START Listed entries

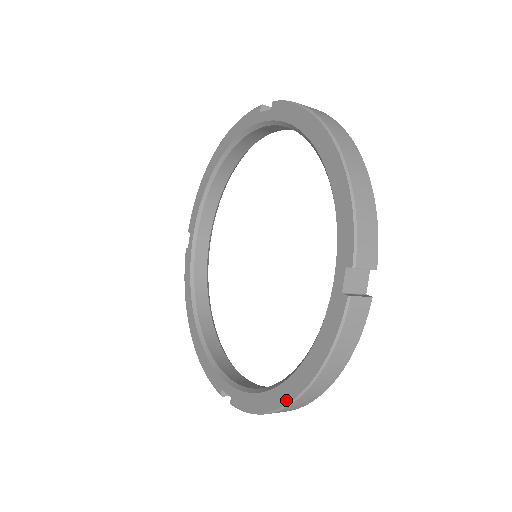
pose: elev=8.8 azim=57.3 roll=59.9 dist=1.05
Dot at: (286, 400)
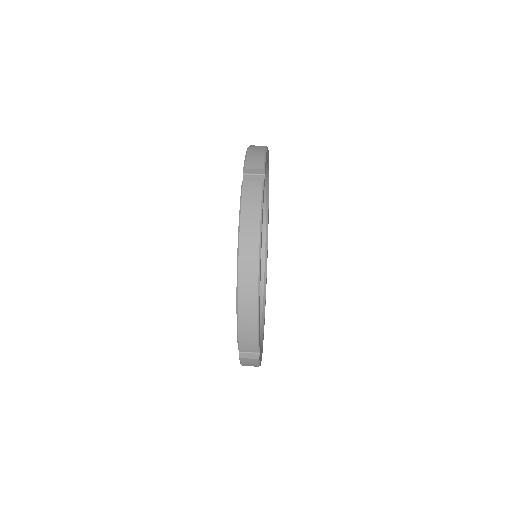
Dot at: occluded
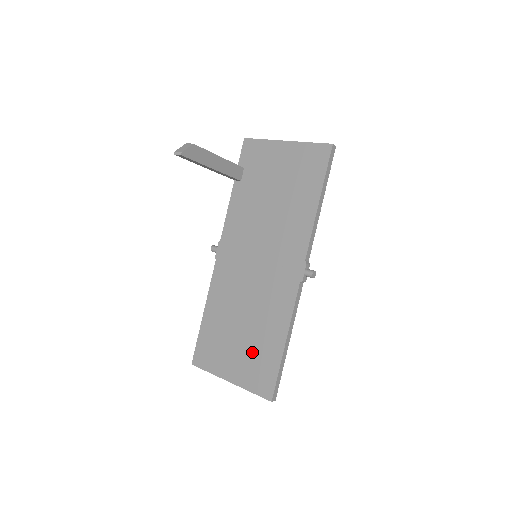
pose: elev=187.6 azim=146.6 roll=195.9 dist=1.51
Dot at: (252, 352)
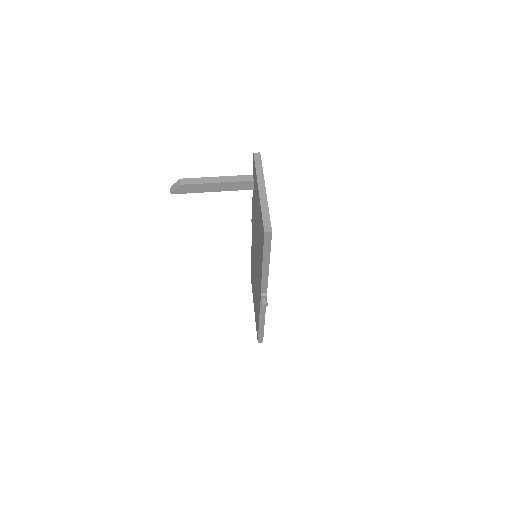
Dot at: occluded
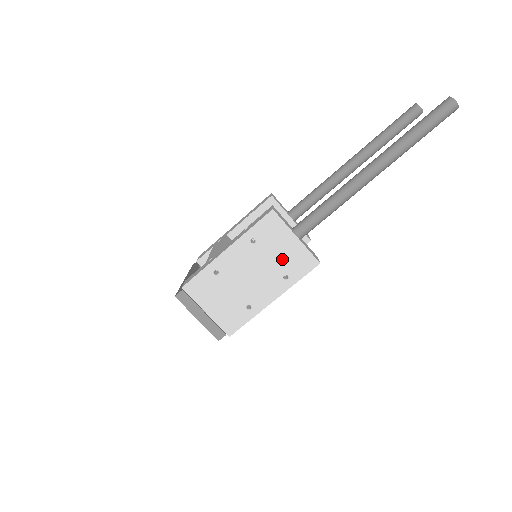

END Listed entries

■ **Goal of the exercise**: Rewrite these lines with "pose" changed to "view" and everything else kept the same. Leave the pictures out.

■ **Answer for the task**:
view: elev=8.8 azim=57.3 roll=59.9 dist=1.05
Dot at: (286, 400)
Dot at: occluded
view: elev=187.6 azim=146.6 roll=195.9 dist=1.51
Dot at: (252, 352)
Dot at: occluded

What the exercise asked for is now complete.